EXERCISE MATERIALS:

= Beginning of Section =

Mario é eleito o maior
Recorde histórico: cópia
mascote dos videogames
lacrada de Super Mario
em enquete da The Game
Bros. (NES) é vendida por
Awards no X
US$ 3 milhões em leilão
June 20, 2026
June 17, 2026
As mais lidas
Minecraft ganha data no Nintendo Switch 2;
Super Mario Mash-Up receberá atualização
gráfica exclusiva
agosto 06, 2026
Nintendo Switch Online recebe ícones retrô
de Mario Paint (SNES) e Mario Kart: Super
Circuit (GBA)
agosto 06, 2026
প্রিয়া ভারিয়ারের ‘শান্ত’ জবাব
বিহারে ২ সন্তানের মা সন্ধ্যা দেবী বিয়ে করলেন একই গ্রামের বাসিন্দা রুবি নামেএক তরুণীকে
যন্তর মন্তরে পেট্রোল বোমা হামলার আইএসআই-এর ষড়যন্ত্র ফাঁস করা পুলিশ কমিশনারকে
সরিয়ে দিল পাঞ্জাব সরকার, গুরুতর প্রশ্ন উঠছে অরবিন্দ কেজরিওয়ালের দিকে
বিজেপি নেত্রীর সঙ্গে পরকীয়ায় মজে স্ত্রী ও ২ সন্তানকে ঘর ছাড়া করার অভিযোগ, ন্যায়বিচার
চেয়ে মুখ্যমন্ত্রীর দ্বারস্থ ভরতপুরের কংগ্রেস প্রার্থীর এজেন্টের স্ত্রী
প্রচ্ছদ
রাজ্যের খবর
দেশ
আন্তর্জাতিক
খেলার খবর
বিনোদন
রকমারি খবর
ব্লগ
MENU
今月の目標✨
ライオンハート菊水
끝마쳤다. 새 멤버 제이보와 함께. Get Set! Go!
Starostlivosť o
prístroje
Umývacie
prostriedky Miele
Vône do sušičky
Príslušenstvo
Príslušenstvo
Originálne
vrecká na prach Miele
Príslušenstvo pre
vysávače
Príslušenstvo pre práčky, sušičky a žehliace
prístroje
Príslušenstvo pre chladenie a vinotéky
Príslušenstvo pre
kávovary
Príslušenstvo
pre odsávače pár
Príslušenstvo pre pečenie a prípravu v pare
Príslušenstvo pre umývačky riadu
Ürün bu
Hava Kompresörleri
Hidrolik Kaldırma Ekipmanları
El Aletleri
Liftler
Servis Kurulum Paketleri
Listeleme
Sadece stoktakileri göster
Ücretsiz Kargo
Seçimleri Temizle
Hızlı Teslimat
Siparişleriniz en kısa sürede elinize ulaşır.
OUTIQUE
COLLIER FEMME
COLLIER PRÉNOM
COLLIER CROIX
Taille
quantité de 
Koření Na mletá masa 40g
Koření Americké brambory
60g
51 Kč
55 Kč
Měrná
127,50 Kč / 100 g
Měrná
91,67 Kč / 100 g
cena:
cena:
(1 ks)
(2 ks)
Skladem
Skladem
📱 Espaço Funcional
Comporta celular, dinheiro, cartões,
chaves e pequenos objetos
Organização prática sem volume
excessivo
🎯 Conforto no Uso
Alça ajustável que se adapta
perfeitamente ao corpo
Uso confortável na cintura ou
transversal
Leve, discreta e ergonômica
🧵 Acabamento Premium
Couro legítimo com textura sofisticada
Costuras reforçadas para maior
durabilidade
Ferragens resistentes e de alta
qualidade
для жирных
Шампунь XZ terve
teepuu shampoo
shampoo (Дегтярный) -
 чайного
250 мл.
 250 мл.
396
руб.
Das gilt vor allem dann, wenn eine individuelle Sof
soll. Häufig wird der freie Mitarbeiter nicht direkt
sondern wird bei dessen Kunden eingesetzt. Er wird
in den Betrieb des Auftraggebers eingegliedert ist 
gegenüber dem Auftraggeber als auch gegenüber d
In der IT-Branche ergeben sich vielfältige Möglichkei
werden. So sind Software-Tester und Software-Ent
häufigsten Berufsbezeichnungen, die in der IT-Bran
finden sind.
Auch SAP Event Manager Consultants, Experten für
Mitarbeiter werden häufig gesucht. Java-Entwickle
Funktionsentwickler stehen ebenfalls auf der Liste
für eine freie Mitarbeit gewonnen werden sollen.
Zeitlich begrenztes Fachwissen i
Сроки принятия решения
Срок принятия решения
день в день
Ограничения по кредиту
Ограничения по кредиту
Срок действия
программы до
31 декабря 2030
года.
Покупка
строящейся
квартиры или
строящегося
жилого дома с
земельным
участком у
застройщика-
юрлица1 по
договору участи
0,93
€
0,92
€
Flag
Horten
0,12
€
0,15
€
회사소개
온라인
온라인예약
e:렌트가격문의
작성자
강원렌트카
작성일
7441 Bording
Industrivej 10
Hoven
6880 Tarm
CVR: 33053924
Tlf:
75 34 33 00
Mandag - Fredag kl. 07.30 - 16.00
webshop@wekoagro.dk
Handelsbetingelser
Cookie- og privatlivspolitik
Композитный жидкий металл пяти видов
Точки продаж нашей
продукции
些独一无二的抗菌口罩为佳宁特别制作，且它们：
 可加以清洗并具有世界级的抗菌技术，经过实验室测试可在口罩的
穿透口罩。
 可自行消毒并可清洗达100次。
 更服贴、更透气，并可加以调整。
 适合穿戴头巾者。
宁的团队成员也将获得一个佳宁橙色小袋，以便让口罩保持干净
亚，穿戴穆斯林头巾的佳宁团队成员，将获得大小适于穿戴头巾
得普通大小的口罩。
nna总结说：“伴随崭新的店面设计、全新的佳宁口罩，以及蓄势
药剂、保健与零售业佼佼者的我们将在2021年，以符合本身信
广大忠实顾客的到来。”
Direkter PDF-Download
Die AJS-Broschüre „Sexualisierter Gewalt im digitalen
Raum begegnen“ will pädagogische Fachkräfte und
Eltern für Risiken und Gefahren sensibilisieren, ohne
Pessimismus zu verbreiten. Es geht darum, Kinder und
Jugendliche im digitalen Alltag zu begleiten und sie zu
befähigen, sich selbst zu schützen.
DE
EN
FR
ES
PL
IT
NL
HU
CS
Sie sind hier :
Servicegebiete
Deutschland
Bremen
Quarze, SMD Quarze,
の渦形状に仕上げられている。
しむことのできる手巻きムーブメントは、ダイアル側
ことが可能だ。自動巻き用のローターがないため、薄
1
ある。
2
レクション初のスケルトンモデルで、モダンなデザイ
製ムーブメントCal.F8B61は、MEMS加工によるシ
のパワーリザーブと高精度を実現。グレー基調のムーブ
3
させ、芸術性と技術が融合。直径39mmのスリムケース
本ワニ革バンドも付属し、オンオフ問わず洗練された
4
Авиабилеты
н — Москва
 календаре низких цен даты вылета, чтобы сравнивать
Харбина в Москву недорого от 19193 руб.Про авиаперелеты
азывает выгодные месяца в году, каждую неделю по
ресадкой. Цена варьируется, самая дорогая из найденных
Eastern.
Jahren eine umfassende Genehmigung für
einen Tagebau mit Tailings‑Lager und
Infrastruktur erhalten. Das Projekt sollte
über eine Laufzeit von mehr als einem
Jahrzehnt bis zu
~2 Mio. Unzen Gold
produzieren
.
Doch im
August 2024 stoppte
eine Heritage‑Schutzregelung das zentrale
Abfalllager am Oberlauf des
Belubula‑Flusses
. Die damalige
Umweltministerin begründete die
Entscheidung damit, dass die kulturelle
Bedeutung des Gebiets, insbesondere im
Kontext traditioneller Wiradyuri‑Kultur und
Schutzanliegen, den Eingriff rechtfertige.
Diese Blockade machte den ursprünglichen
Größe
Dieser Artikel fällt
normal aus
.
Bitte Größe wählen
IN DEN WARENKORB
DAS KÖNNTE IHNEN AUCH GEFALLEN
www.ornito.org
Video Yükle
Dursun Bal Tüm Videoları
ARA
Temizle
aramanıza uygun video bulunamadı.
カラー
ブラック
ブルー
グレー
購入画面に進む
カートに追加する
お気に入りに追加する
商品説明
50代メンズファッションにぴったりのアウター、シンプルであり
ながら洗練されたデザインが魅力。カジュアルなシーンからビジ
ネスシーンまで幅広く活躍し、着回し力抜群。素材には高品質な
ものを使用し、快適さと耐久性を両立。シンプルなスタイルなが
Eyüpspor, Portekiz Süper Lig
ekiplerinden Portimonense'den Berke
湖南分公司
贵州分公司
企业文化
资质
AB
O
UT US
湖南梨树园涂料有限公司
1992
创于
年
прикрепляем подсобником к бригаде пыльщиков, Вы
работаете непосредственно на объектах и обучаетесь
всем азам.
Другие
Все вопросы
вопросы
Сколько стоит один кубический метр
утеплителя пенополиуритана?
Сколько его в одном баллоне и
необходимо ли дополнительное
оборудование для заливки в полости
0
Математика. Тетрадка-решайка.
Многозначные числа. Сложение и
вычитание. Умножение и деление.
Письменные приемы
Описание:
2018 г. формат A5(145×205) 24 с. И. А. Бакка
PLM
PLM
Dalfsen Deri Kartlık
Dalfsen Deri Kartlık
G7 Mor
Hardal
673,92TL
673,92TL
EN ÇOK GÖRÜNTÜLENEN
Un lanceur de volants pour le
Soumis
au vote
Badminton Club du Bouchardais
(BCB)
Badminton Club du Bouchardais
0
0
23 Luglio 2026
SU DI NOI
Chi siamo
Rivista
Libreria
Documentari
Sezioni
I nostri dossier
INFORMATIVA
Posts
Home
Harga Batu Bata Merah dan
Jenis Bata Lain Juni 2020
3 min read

= End of Section =

TO DO:
Copy, exactly and only, the lines above that begin with the one containing "127,50 Kč / 100 g" and finish with the one containing "gegenüber dem Auftraggeber".

SOLUTION BELOW:
127,50 Kč / 100 g
Měrná
91,67 Kč / 100 g
cena:
cena:
(1 ks)
(2 ks)
Skladem
Skladem
📱 Espaço Funcional
Comporta celular, dinheiro, cartões,
chaves e pequenos objetos
Organização prática sem volume
excessivo
🎯 Conforto no Uso
Alça ajustável que se adapta
perfeitamente ao corpo
Uso confortável na cintura ou
transversal
Leve, discreta e ergonômica
🧵 Acabamento Premium
Couro legítimo com textura sofisticada
Costuras reforçadas para maior
durabilidade
Ferragens resistentes e de alta
qualidade
для жирных
Шампунь XZ terve
teepuu shampoo
shampoo (Дегтярный) -
 чайного
250 мл.
 250 мл.
396
руб.
Das gilt vor allem dann, wenn eine individuelle Sof
soll. Häufig wird der freie Mitarbeiter nicht direkt
sondern wird bei dessen Kunden eingesetzt. Er wird
in den Betrieb des Auftraggebers eingegliedert ist 
gegenüber dem Auftraggeber als auch gegenüber d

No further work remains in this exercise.